**Work instructions:**
Collect from the data below each line with "dados".
*****
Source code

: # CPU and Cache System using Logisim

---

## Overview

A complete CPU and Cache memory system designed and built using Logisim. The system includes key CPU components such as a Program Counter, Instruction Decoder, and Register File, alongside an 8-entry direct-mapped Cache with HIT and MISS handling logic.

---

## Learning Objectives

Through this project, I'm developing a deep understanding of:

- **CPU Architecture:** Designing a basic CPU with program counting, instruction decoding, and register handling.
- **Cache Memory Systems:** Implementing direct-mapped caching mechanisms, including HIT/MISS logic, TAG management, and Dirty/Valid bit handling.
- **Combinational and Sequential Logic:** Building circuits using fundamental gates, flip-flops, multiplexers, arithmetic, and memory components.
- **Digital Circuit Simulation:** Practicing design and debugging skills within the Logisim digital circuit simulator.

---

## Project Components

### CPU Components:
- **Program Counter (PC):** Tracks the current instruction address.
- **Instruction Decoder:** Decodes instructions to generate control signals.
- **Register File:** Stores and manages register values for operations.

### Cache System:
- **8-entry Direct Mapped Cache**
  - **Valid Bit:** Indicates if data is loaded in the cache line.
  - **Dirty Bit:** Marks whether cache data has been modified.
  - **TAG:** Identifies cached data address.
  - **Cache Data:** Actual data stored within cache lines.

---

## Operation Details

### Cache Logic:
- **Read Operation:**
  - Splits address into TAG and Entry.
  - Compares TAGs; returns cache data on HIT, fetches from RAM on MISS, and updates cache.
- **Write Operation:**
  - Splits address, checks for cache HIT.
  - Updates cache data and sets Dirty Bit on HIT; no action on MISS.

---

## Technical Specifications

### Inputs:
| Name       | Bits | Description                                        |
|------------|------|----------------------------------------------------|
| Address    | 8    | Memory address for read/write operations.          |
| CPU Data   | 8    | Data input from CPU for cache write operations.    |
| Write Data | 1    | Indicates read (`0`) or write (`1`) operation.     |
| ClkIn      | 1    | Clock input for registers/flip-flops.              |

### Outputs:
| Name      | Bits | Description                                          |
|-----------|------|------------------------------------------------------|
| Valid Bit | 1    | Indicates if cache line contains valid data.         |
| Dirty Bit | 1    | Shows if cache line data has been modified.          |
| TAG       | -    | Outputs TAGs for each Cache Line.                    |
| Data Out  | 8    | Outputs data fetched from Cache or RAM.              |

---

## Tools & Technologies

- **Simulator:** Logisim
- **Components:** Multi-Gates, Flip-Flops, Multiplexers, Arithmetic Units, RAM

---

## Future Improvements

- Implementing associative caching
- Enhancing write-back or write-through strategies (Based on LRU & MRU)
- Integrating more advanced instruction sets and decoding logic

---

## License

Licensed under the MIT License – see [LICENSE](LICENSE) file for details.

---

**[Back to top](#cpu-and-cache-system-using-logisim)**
*****
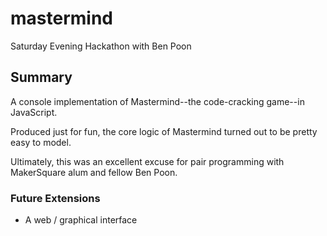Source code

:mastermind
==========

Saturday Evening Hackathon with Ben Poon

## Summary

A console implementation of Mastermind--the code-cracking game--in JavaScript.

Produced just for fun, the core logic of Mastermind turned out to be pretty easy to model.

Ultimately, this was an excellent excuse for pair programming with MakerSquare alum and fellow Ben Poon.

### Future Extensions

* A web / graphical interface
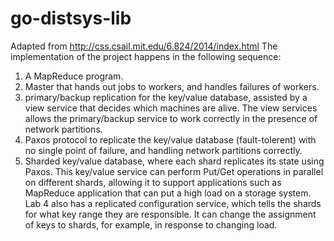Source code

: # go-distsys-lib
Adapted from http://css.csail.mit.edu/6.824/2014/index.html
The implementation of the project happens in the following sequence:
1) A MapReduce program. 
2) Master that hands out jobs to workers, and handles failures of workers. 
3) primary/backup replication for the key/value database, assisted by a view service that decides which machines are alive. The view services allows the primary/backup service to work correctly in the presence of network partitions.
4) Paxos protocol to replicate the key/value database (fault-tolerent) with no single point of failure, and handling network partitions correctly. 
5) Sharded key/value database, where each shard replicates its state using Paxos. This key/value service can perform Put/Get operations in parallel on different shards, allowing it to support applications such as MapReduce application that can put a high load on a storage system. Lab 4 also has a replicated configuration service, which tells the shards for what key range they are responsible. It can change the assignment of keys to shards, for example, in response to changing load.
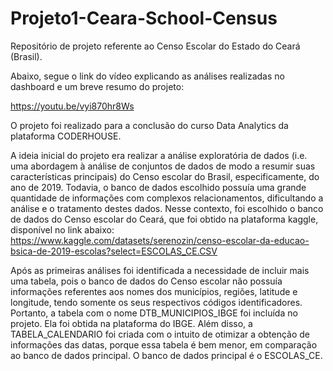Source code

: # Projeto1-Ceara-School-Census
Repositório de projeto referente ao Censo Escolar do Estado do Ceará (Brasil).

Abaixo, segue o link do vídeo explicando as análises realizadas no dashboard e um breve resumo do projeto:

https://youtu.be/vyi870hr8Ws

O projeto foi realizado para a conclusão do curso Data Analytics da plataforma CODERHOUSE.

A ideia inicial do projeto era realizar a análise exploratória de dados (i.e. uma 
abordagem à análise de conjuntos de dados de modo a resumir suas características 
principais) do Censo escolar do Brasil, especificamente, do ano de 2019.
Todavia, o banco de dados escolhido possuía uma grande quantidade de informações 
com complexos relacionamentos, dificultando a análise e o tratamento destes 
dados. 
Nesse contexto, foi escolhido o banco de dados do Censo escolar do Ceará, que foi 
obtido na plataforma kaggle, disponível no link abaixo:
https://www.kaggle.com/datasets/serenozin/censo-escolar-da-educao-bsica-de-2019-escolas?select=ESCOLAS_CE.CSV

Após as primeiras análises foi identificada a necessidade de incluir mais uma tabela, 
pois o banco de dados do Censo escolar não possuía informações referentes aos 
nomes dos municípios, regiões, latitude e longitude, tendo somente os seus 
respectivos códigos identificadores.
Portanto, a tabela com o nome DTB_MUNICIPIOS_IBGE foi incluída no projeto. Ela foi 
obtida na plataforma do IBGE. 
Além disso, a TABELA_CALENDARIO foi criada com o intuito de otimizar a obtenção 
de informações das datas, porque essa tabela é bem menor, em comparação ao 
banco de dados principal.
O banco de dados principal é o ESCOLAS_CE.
*****
**Exercise output:**
A ideia inicial do projeto era realizar a análise exploratória de dados (i.e. uma 
abordagem à análise de conjuntos de dados de modo a resumir suas características 
Todavia, o banco de dados escolhido possuía uma grande quantidade de informações 
dados. 
Nesse contexto, foi escolhido o banco de dados do Censo escolar do Ceará, que foi 
pois o banco de dados do Censo escolar não possuía informações referentes aos 
banco de dados principal.
O banco de dados principal é o ESCOLAS_CE.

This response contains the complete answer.